Regroupons nous, hors extrêmes, faisons re-naître l’espoir d’une Bretagne riche et prospère, autonome … pour débuter. Puis émancipée, animée par des personnalités modérées.
Régulièrement des voix qui comptent dans notre paysage (Yvon Olivier et Christian Troadec pour ne citer qu’eux) s’élèvent pour faire union de toutes les bonnes volontés d’origines diverses politiquement afin de constituer ce front BRETON, celui qui permettra de faire tomber le mur jacobin.
N’est ce pas l’homme qui prépare et construit son avenir (5)?
Références.
1) « Le livre bleu de la Bretagne » de Louis MELENNEC
2) NHU Bretagne 20 Février 2019 de Rémy PENNEG
3) Décret RF du 25 Mars 2020 interdisant à tout médecin généraliste pratiquant en ville à prescrire la chloroquine
4 ) » Les langues régionales : une richesse à partager plus qu’un danger séparatiste » de Michel FELTIN-PALAS.

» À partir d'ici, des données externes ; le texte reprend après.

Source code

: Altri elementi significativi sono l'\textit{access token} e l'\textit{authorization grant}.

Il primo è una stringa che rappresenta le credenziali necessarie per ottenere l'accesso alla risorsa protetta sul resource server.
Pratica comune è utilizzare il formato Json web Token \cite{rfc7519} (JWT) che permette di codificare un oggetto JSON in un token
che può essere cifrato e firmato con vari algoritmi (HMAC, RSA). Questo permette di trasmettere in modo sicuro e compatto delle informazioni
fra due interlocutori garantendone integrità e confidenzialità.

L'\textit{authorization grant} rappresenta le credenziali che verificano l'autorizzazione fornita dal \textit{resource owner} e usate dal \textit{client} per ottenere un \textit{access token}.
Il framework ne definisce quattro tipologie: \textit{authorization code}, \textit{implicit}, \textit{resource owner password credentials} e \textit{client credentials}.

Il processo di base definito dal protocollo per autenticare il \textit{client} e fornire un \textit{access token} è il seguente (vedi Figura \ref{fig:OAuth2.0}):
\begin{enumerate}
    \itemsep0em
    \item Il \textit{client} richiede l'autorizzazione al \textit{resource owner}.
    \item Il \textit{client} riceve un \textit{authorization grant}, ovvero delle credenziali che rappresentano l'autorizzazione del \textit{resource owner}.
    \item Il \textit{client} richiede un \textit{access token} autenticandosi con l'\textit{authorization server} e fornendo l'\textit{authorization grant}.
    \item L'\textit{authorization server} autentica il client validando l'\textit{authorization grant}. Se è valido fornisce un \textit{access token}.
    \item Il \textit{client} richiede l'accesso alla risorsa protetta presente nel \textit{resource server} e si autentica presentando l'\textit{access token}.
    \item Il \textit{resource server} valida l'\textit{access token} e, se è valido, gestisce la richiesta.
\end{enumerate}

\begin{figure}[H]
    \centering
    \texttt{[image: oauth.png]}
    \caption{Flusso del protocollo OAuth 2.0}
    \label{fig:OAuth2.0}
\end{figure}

Au sujet des langues régionales, l’avis de Michel FELTIN-PALAS (l’Express, Avril 2020) est intéressant : c’est l’action répressive d’un état qui conduit un peuple à avoir des velléités identitaires en particulier linguistiques et ce ne sont pas les langues régionales qui conduisent en elle mêmes au séparatisme, et citant l’exemple de la Suisse.
5) NHU Bretagne, Mai 2020 de Jean Pierre LE MAT : « Après les lumières françaises, le soleil breton » ?

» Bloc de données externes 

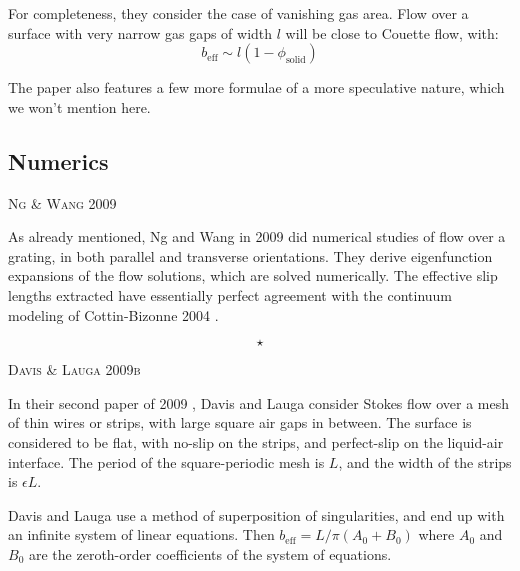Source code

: \documentclass[a4paper]{report}
\newcommand{\beff}{\ensuremath{b_{\mathrm{eff}}}}
\newcommand{\phisol}{\ensuremath{\phi_{\mathrm{solid}}}}
\newcommand{\sep}{\begin{equation*} \star \end{equation*}}
\newcommand{\paper}[1]
         {\colorbox[gray]{0.8}{ \textsc{#1}}
         
         }
\begin{document}
\vspace{1em}
For completeness, they consider the case of vanishing gas area.  Flow over a surface with very narrow gas gaps of width $l$ will be close to Couette flow, with:
\begin{equation*}
\beff \sim l (1-\phisol) 
\end{equation*}

The paper also features a few more formulae of a more speculative nature, which we won't mention here.

\subsection*{Numerics}

\paper{Ng \& Wang 2009}
As already mentioned, Ng and Wang in 2009 \cite{NgWang2009} did numerical studies of flow over a grating, in both parallel and transverse orientations. They derive eigenfunction expansions of the flow solutions, which are solved numerically.  The effective slip lengths extracted have essentially perfect agreement with the continuum modeling of Cottin-Bizonne 2004 \cite{Cottin-Bizonne2004}.

\sep

\paper{Davis \& Lauga 2009b}
In their second paper of 2009 \cite{DavisLauga2009b}, Davis and Lauga consider Stokes flow over a mesh of thin wires or strips, with large square air gaps in between.  The surface is considered to be flat, with no-slip on the strips, and perfect-slip on the liquid-air interface.  The period of the square-periodic mesh is $L$, and the width of the strips is $\epsilon L$.

\begin{center}
\end{center}

Davis and Lauga use a method of superposition of singularities, and end up with an infinite system of linear equations.  Then $\beff = L/\pi (A_0 + B_0)$ where $A_0$ and $B_0$ are the zeroth-order coefficients of the system of equations.
\end{document}
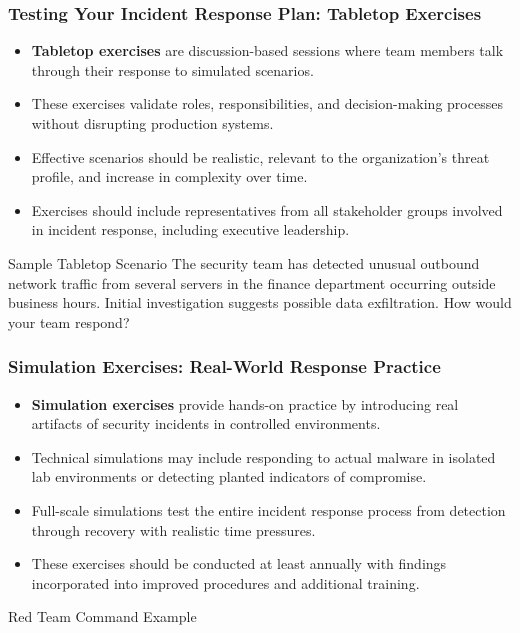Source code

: \documentclass{beamer}
\begin{document}
\begin{frame}
\frametitle{Testing Your Incident Response Plan: Tabletop Exercises}
\begin{itemize}
\item \textbf{Tabletop exercises} are discussion-based sessions where team members talk through their response to simulated scenarios.
\item These exercises validate roles, responsibilities, and decision-making processes without disrupting production systems.
\item Effective scenarios should be realistic, relevant to the organization's threat profile, and increase in complexity over time.
\item Exercises should include representatives from all stakeholder groups involved in incident response, including executive leadership.
\end{itemize}

\begin{exampleblock}{Sample Tabletop Scenario}
The security team has detected unusual outbound network traffic from several servers in the finance department occurring outside business hours. Initial investigation suggests possible data exfiltration. How would your team respond?
\end{exampleblock}
\end{frame}

\begin{frame}[fragile]
\frametitle{Simulation Exercises: Real-World Response Practice}
\begin{itemize}
\item \textbf{Simulation exercises} provide hands-on practice by introducing real artifacts of security incidents in controlled environments.
\item Technical simulations may include responding to actual malware in isolated lab environments or detecting planted indicators of compromise.
\item Full-scale simulations test the entire incident response process from detection through recovery with realistic time pressures.
\item These exercises should be conducted at least annually with findings incorporated into improved procedures and additional training.
\end{itemize}

\begin{exampleblock}{Red Team Command Example}
\scriptsize
{}
\end{exampleblock}
\end{frame}
\end{document}
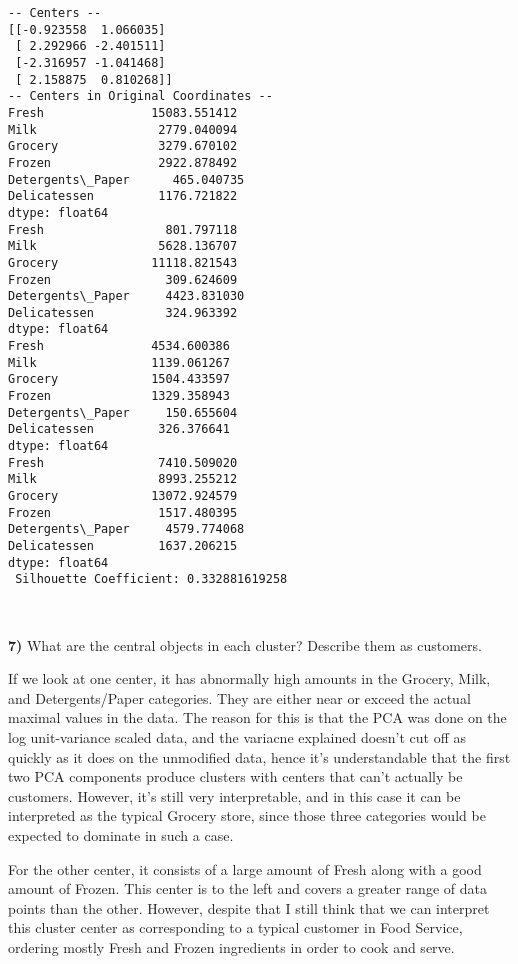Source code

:\documentclass{article}
\begin{document}
    \begin{Verbatim}[commandchars=\\\{\}]
-- Centers --
[[-0.923558  1.066035]
 [ 2.292966 -2.401511]
 [-2.316957 -1.041468]
 [ 2.158875  0.810268]]
-- Centers in Original Coordinates --
Fresh               15083.551412
Milk                 2779.040094
Grocery              3279.670102
Frozen               2922.878492
Detergents\_Paper      465.040735
Delicatessen         1176.721822
dtype: float64
Fresh                 801.797118
Milk                 5628.136707
Grocery             11118.821543
Frozen                309.624609
Detergents\_Paper     4423.831030
Delicatessen          324.963392
dtype: float64
Fresh               4534.600386
Milk                1139.061267
Grocery             1504.433597
Frozen              1329.358943
Detergents\_Paper     150.655604
Delicatessen         326.376641
dtype: float64
Fresh                7410.509020
Milk                 8993.255212
Grocery             13072.924579
Frozen               1517.480395
Detergents\_Paper     4579.774068
Delicatessen         1637.206215
dtype: float64
 Silhouette Coefficient: 0.332881619258
    \end{Verbatim}

    \begin{center}
    \end{center}
    { \hspace*{\fill} \\}
    
    \textbf{7)} What are the central objects in each cluster? Describe them
as customers.

    If we look at one center, it has abnormally high amounts in the Grocery,
Milk, and Detergents/Paper categories. They are either near or exceed
the actual maximal values in the data. The reason for this is that the
PCA was done on the log unit-variance scaled data, and the variacne
explained doesn't cut off as quickly as it does on the unmodified data,
hence it's understandable that the first two PCA components produce
clusters with centers that can't actually be customers. However, it's
still very interpretable, and in this case it can be interpreted as the
typical Grocery store, since those three categories would be expected to
dominate in such a case.

For the other center, it consists of a large amount of Fresh along with
a good amount of Frozen. This center is to the left and covers a greater
range of data points than the other. However, despite that I still think
that we can interpret this cluster center as corresponding to a typical
customer in Food Service, ordering mostly Fresh and Frozen ingredients
in order to cook and serve.
\end{document}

Annexe : analyse de la crise sanitaire.
Le virus a pénétré et tué différemment dans chaque Etat Nation et ceci peut amener à des discussions sur
– la gestion territorialisée de la crise qui trouve son satisfecit en Allemagne (Länder)

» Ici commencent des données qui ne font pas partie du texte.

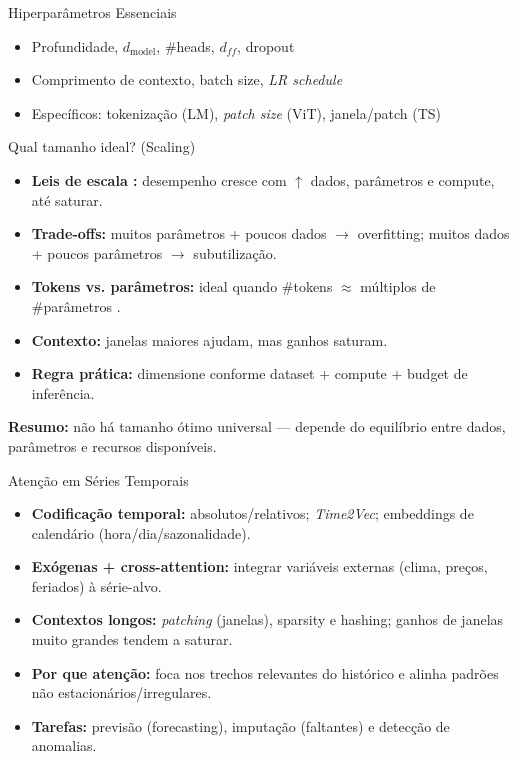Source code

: \documentclass{beamer}
\begin{document}
\begin{frame}{Hiperparâmetros Essenciais}
	\begin{itemize}
		\item Profundidade, $d_{\text{model}}$, \#heads, $d_{ff}$, dropout
		\item Comprimento de contexto, batch size, \textit{LR schedule}
		\item Específicos: tokenização (LM), \textit{patch size} (ViT), janela/patch (TS)
	\end{itemize}
\end{frame}

\begin{frame}{Qual tamanho ideal? (Scaling)}
\begin{itemize}
  \item \textbf{Leis de escala \cite{kaplan2020scaling}:} 
        desempenho cresce com $\uparrow$ dados, parâmetros e compute, até saturar.
        
  \item \textbf{Trade-offs:} 
        muitos parâmetros + poucos dados $\to$ overfitting; 
        muitos dados + poucos parâmetros $\to$ subutilização.

  \item \textbf{Tokens vs. parâmetros:} 
        ideal quando \#tokens $\approx$ múltiplos de \#parâmetros 
        \cite{hoffmann2022training}.

  \item \textbf{Contexto:} 
        janelas maiores ajudam, mas ganhos saturam.

  \item \textbf{Regra prática:} 
        dimensione conforme dataset + compute + budget de inferência.
\end{itemize}

\vspace{0.2cm}
\textbf{Resumo:} não há tamanho ótimo universal — depende do equilíbrio entre
dados, parâmetros e recursos disponíveis.
\end{frame}





\begin{frame}{Atenção em Séries Temporais}
\begin{itemize}
  \item \textbf{Codificação temporal:} absolutos/relativos; \textit{Time2Vec}; embeddings de calendário (hora/dia/sazonalidade).
  \item \textbf{Exógenas + cross-attention:} integrar variáveis externas (clima, preços, feriados) à série-alvo.
  \item \textbf{Contextos longos:} \textit{patching} (janelas), sparsity e hashing; ganhos de janelas muito grandes tendem a saturar.
  \item \textbf{Por que atenção:} foca nos trechos relevantes do histórico e alinha padrões não estacionários/irregulares.
  \item \textbf{Tarefas:} previsão (forecasting), imputação (faltantes) e detecção de anomalias.
\end{itemize}
\end{frame}
\end{document}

– vision géographo culturelle avec une Europe du Nord épargnée et une Europe du sud particulièrement touchée ou
– une vision économique
– plus globale, mondiale (pays riches touchés versus pays pauvres moins touchés) … ou
– moins globale (relocalisation, réindustrialisation d’industries stratégiques …) avec -in fine – une gestion plus pragmatique et rapide (Afrique, Colombie britannique, etc.) : fermeture des frontières, mesures de distanciation dont les masques,
2 commentaires
Pourquoi ne pas reprendre le projet de l’assemblée de Bretagne arrimé à la notion d’autonomie de la Bretagne avant un avenir encore meilleur.
Pourquoi l’assemblée de Bretagne. Parce que le mouvement Breton qui n’en est plus vraiment un se perd systématiquement dans la construction de programme qui ressemble fort à des programme politique. Or les Bretons n’ont que faire de programme politique il faut leur proposer un outil avec lequel Ils décideront. L’assemblée de Bretagne est un retour au source et un début concret d’une réalité d’émancipation. Le reste n’est qu’entourloupe. Pour l’instant je ne connais personne qui pense à la création d’une assemblée de Bretagne. Si vous avez des pistes?Je suis preneur.
Je suis en accord total avec votre analyse mais ce projet aura des difficultés à éclore par la seule société civile. On le voit en Corse où tout passe par les partis politiques corses qui font de très gros scores à chaque élection.
L’ « assembliste » identifié comme tel et le plus célèbre est JJ Urvoas. Il ne cesse ( à raison) de la revendiquer. Yvon Ollivier, à ma connaissance, également. Ce dernier a l’avantage de ne pas être un politique.